With Vancouver’s vacancy rate currently at 0.6% and land values skyrocketing, landlords are using two legal methods to get around B.C.’s current 2.9 per cent annual rent increase cap.
In what’s become known as a renoviction, a property owner will give tenants two months notice that they want to use the property themselves or to renovate the suite. Sometimes landlords are saying they or their family will be using the suite, but actually rent “to strangers just to raise the rent,” Sakamoto said.
Fixed-term tenancies are another problem: tenants are being asked to sign a rental agreement for a specific period of time, including an agreement to vacate the unit after the term ends. While tenants can choose whether to accept the vacate clause, the scarcity of units mean many feel like they have no choice. When the term ends, some landlords are then telling tenants that they can sign a new agreement, but must agree to a steep rent hike — up to 30% in some cases — in order to stay in the suite.

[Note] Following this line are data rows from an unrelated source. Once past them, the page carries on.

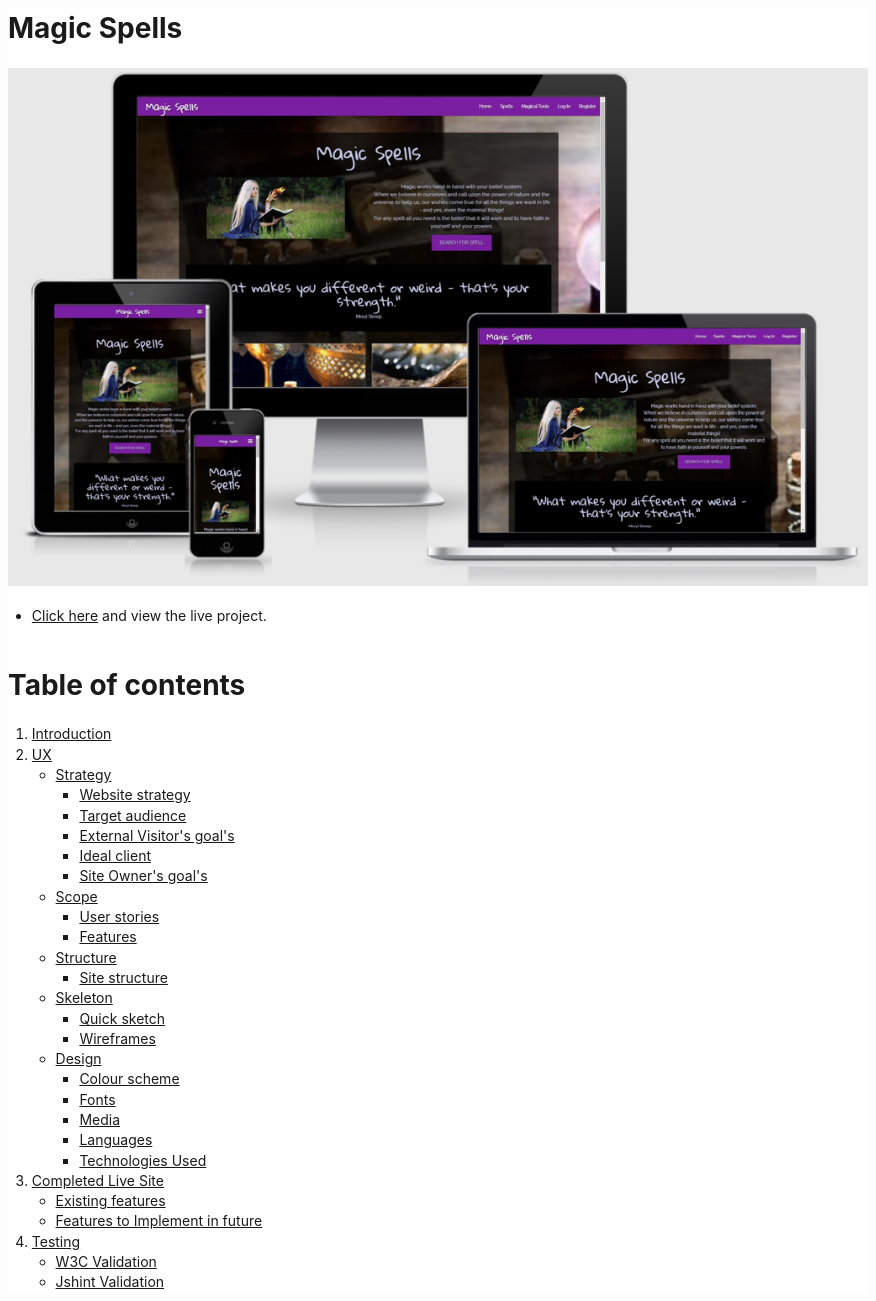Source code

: # Magic Spells

![Magic Spells](project_files/website/responsive_magic.jpg "Magic Spells")

* [Click here](https://magic-spells-project.herokuapp.com/) and view the live project.

# Table of contents

1. [Introduction](#Introduction)
2. [UX](#UX)
   * [Strategy](#Strategy)
      * [Website strategy](#Website-strategy)
      * [Target audience](#Target-audience)
      * [External Visitor's goal's](#External-Visitor's-goal's)
      * [Ideal client](#Ideal-client)
      * [Site Owner's goal's](#Site-Owner's-goal's)
   * [Scope](#Scope)
      * [User stories](#User-stories)
      * [Features](#Features)
   * [Structure](#Structure)
      * [Site structure](#Site-structure)
   * [Skeleton](#Skeleton)
      * [Quick sketch](#Quick-sketch)
      * [Wireframes](#Wireframes)
   * [Design](#Design)
      * [Colour scheme](#Colour-scheme)
      * [Fonts](#Fonts)
      * [Media](#Media)
      * [Languages](#Languages)
      * [Technologies Used](#Technologies-Used) 
3. [Completed Live Site](#Completed-Live-Site)
   * [Existing features](#Existing-features) 
   * [Features to Implement in future](#Features-to-Implement-in-future)  
4. [Testing](#Testing)
   * [W3C Validation](#W3C-Validation)
   * [Jshint Validation](#Jshint-Validation)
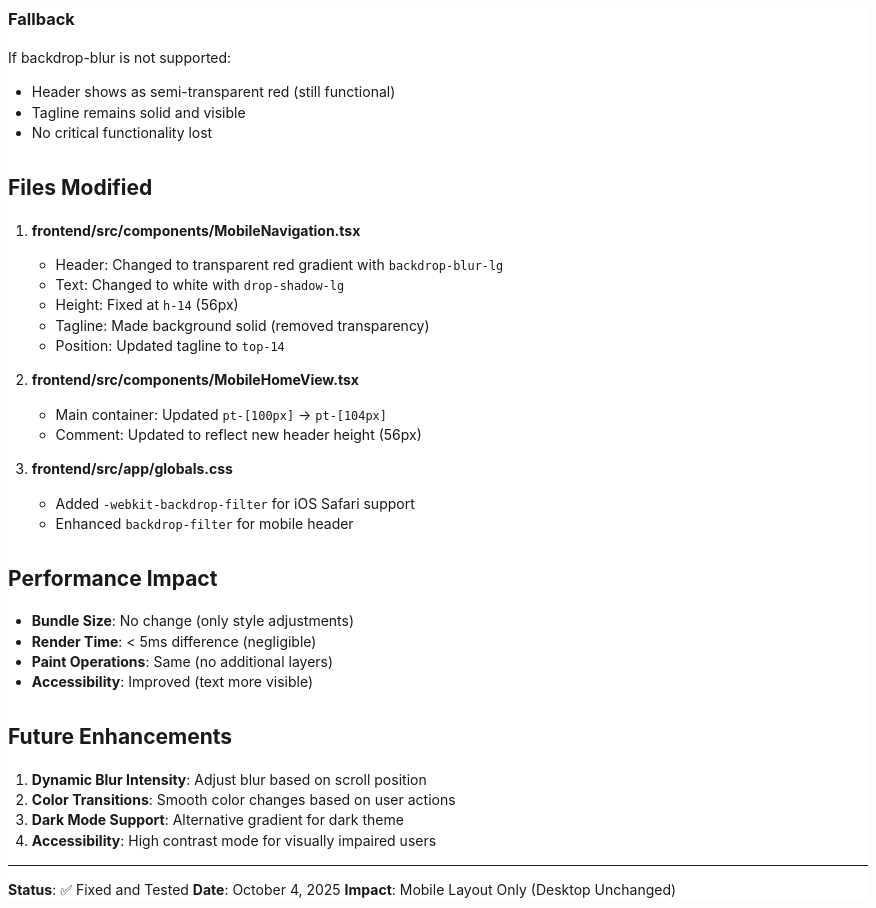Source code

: ### Fallback
If backdrop-blur is not supported:
- Header shows as semi-transparent red (still functional)
- Tagline remains solid and visible
- No critical functionality lost

## Files Modified

1. **frontend/src/components/MobileNavigation.tsx**
   - Header: Changed to transparent red gradient with `backdrop-blur-lg`
   - Text: Changed to white with `drop-shadow-lg`
   - Height: Fixed at `h-14` (56px)
   - Tagline: Made background solid (removed transparency)
   - Position: Updated tagline to `top-14`

2. **frontend/src/components/MobileHomeView.tsx**
   - Main container: Updated `pt-[100px]` → `pt-[104px]`
   - Comment: Updated to reflect new header height (56px)

3. **frontend/src/app/globals.css**
   - Added `-webkit-backdrop-filter` for iOS Safari support
   - Enhanced `backdrop-filter` for mobile header

## Performance Impact

- **Bundle Size**: No change (only style adjustments)
- **Render Time**: < 5ms difference (negligible)
- **Paint Operations**: Same (no additional layers)
- **Accessibility**: Improved (text more visible)

## Future Enhancements

1. **Dynamic Blur Intensity**: Adjust blur based on scroll position
2. **Color Transitions**: Smooth color changes based on user actions
3. **Dark Mode Support**: Alternative gradient for dark theme
4. **Accessibility**: High contrast mode for visually impaired users

---

**Status**: ✅ Fixed and Tested
**Date**: October 4, 2025
**Impact**: Mobile Layout Only (Desktop Unchanged)
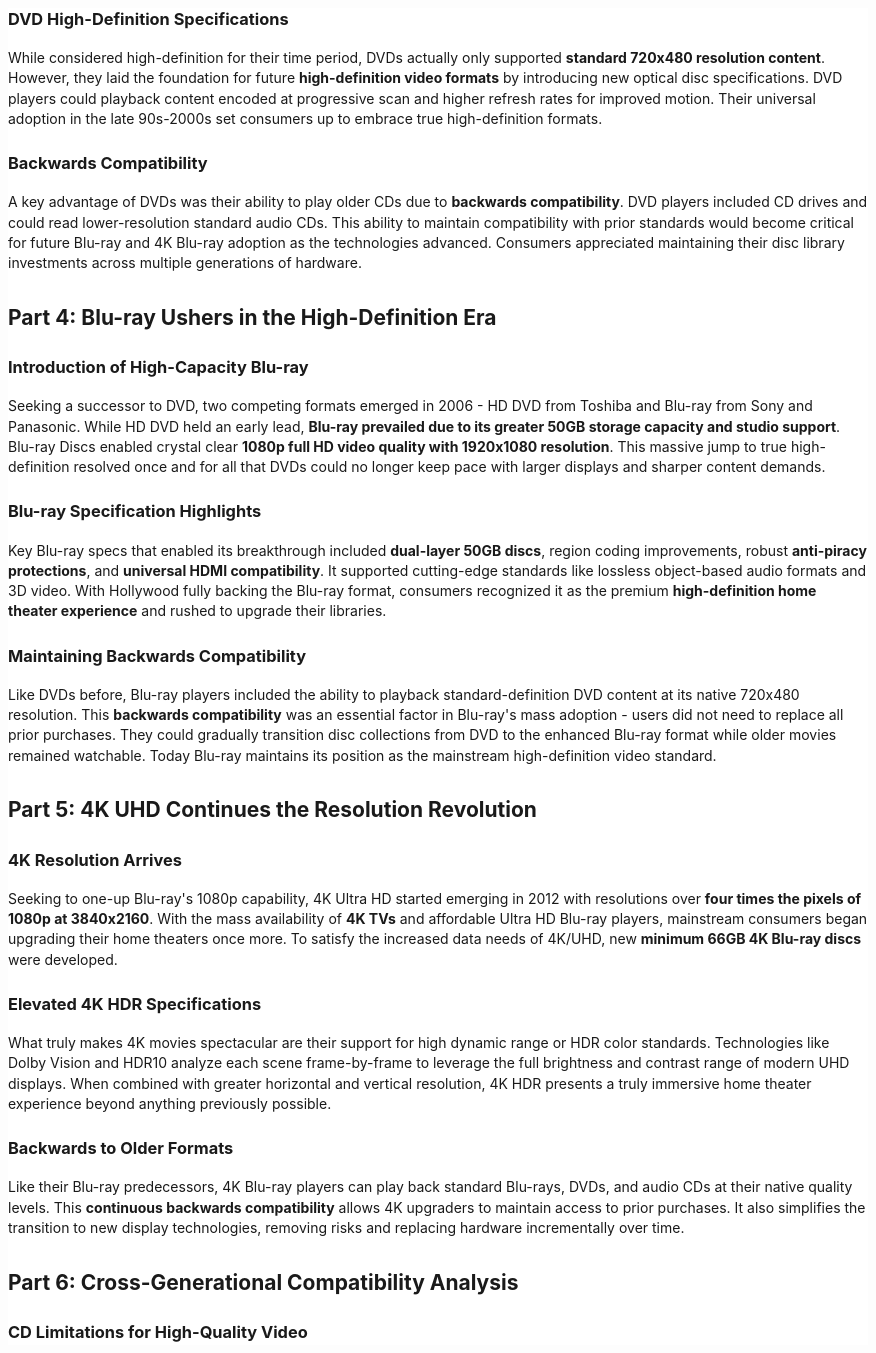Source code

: ### DVD High-Definition Specifications
While considered high-definition for their time period, DVDs actually only supported **standard 720x480 resolution content**. However, they laid the foundation for future **high-definition video formats** by introducing new optical disc specifications. DVD players could playback content encoded at progressive scan and higher refresh rates for improved motion. Their universal adoption in the late 90s-2000s set consumers up to embrace true high-definition formats.
### Backwards Compatibility 
A key advantage of DVDs was their ability to play older CDs due to **backwards compatibility**. DVD players included CD drives and could read lower-resolution standard audio CDs. This ability to maintain compatibility with prior standards would become critical for future Blu-ray and 4K Blu-ray adoption as the technologies advanced. Consumers appreciated maintaining their disc library investments across multiple generations of hardware.
## Part 4:  Blu-ray Ushers in the High-Definition Era
### Introduction of High-Capacity Blu-ray  
Seeking a successor to DVD, two competing formats emerged in 2006 - HD DVD from Toshiba and Blu-ray from Sony and Panasonic. While HD DVD held an early lead, **Blu-ray prevailed due to its greater 50GB storage capacity and studio support**. Blu-ray Discs enabled crystal clear **1080p full HD video quality with 1920x1080 resolution**. This massive jump to true high-definition resolved once and for all that DVDs could no longer keep pace with larger displays and sharper content demands.  
### Blu-ray Specification Highlights
Key Blu-ray specs that enabled its breakthrough included **dual-layer 50GB discs**, region coding improvements, robust **anti-piracy protections**, and **universal HDMI compatibility**. It supported cutting-edge standards like lossless object-based audio formats and 3D video. With Hollywood fully backing the Blu-ray format, consumers recognized it as the premium **high-definition home theater experience** and rushed to upgrade their libraries.
### Maintaining Backwards Compatibility 
Like DVDs before, Blu-ray players included the ability to playback standard-definition DVD content at its native 720x480 resolution. This **backwards compatibility** was an essential factor in Blu-ray's mass adoption - users did not need to replace all prior purchases. They could gradually transition disc collections from DVD to the enhanced Blu-ray format while older movies remained watchable. Today Blu-ray maintains its position as the mainstream high-definition video standard.
## Part 5: 4K UHD Continues the Resolution Revolution 
### 4K Resolution Arrives
Seeking to one-up Blu-ray's 1080p capability, 4K Ultra HD started emerging in 2012 with resolutions over **four times the pixels of 1080p at 3840x2160**. With the mass availability of **4K TVs** and affordable Ultra HD Blu-ray players, mainstream consumers began upgrading their home theaters once more. To satisfy the increased data needs of 4K/UHD, new **minimum 66GB 4K Blu-ray discs** were developed.
### Elevated 4K HDR Specifications 
What truly makes 4K movies spectacular are their support for high dynamic range or HDR color standards. Technologies like Dolby Vision and HDR10 analyze each scene frame-by-frame to leverage the full brightness and contrast range of modern UHD displays. When combined with greater horizontal and vertical resolution, 4K HDR presents a truly immersive home theater experience beyond anything previously possible.
### Backwards to Older Formats 
Like their Blu-ray predecessors, 4K Blu-ray players can play back standard Blu-rays, DVDs, and audio CDs at their native quality levels. This **continuous backwards compatibility** allows 4K upgraders to maintain access to prior purchases. It also simplifies the transition to new display technologies, removing risks and replacing hardware incrementally over time.
## Part 6: Cross-Generational Compatibility Analysis
### CD Limitations for High-Quality Video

NDP MLA David Eby has introduced a private members bill several times to deal with the renoviction issue: under the proposed bill, the tenant would have the right to return when the renovation is complete, at the same rent they were paying before. Landlords would be able to apply to B.C.’s Residential Tenancy Branch (RTB) to increase the rent based on the renovations that were done.
Sakamoto would like to see landlords have to apply to the RTB before issuing the two-months notice, and provide evidence that they really intend to use the property for their own use.
Sakamoto believes the fixed-term tenancy problem can be fixed by simply not allowing landlords to use the vacate clause.
Eby said he is still researching policy options for fixed-term tenancies, which can be convenient for both landlords and tenants because they provide flexibility and clarity on when a tenancy ends.
“But the reality is we’re in such a crisis in Metro Vancouver around rental housing…that it may be that ending fixed-term tenancies, period, is the only way to resolve the issue,” he said.
Landlord BC, an industry group, has cautioned its members not to abuse the current situation.
“The potential negative consequences to our industry as a result of the few who feel it is appropriate to gouge renters due to the ridiculously low vacancy rate, should not be lost on anyone in the industry,” the group recently wrote to members. “We are in the midst of an election campaign with huge pressure on the two major parties to address the housing challenges both buyers and renters are facing.”
In a statement emailed to Metro, communications staff for natural gas and housing minister Rich Coleman indicated that current rules contain adequate protections for renters. Government is not planning to change the regulations around evicting tenants to renovate a suite.